Tę bajkową rezydencję sfinansował światły choć ekscentryczny milioner Antonio Carvalho Monteiro. Zdobywszy w Brazylii fortunę, złozył zamówienie u Luigiego Maniniego, włskiego architekta odpowiedzialnego za budowę pałacu w Bucaco.Podobnie jak pałac Pena, zamek ociera sie o kicz, jednak ogrody zachwycają swoją atmosferą, wykreowaną przez fontanny, sadzwki, groty, posągi i słynną Studnię Wtajemniczenia…
Właściciel Quinta da Regaleira był członkiem tajnych bractw. Przy pałacu kazał sobie zbudować podziemne miasto. Tu własnie znajduje się Studnia Wtajemniczeń, która składa się z dziewięciu segmentów, tak jak zejście do piekieł w dziele Dantego. Każdy segment ma 15 schodków, a na samym dole znajdują się mroczne korytarzyki wiodące do kolejnych tajemniczych miejsc. Do podziemnego labiryntu można również trafić z innych tajnych wejść, które są schowane w parku – pod fontannami czy wodospadami.
W Sintrze można jeszcze zobaczyć Palacio de Seteais, przekształcony obecni w wytworny hotel, czy oddalony o 4 km.
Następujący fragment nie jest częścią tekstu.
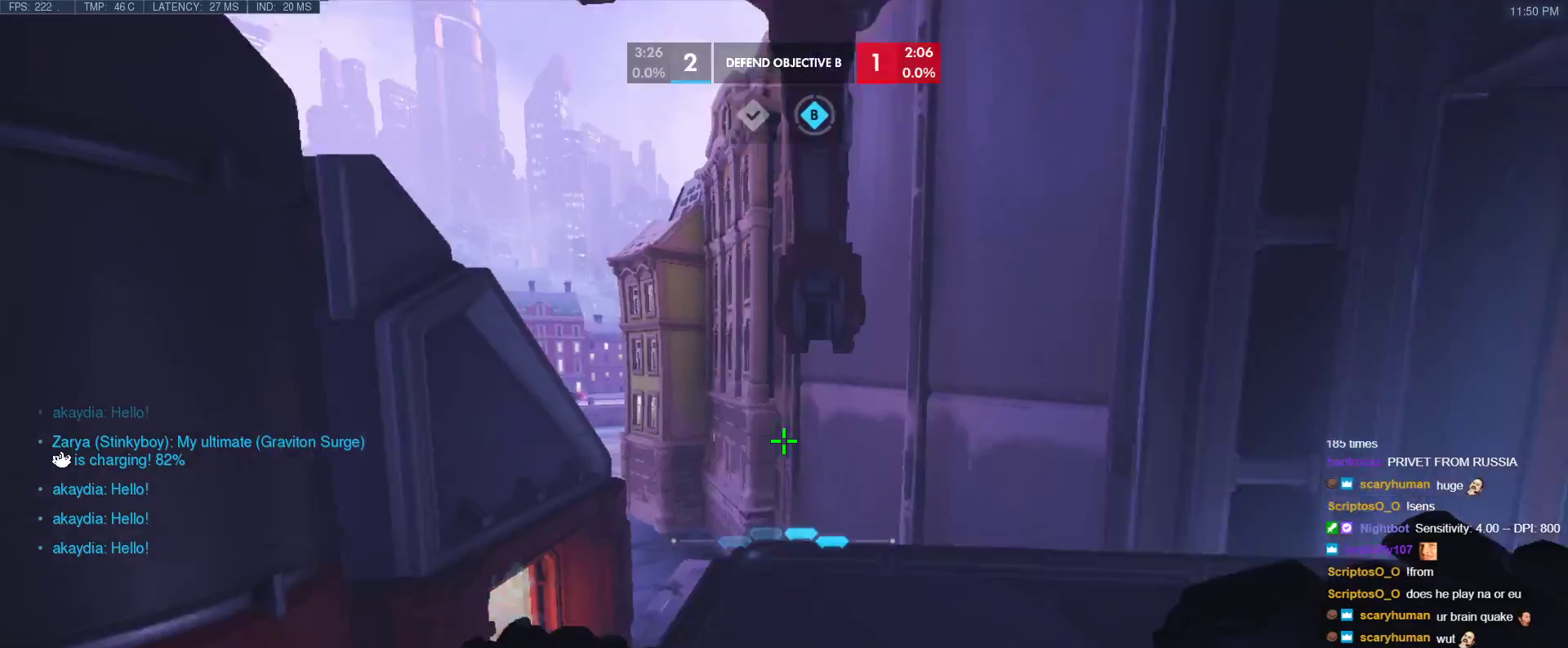
{"keys": ["tab", "w"], "events": [[400, "tab", "down"]]}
Palacio e Parque de Monserrate z przepieknymi 33-hektarowymi ogrodami..
Warto też zwiedzić Zamek Maurów
Forteca górująca nad Sintrą, wznosi się pomiędzy dwoma szczytami skalnymi. Została ona zdobyta przez Alfonsa I Zdobywcę i walczących wraz z nim skandynawskich krzyżowców.
Przy fortyfikacji zachowały się pnące się aż na sam szczyt zbocza mury obronne i ruiny dawnego meczetu. Za murami kryją się ruiny kaplicy oraz stary arabski zbiornik na wodę. Spoglądając na mury obronne z pewnej odległości ma się wrażenie, jakby oglądało się miniaturę Chińskiego Muru, a spacer wzdłuż nich, choć dość wyczerpujący, dostarcza niezwykłych wrażeń. Przez górną bramę Zamku Maurów można wejść na drogę prowadzącą do egzotycznego parku Pena
Z zamku można podziwiać Sintę i okolicę – zamki i pałace na okolicznych wzgórzach.
Ciekawostką jest, że mury Castelo dos Mouros zostały odrestaurowane w XIX wieku przez Ferdynanda II.
W roku 1995 Sintra została wpisana na listę UNESCO.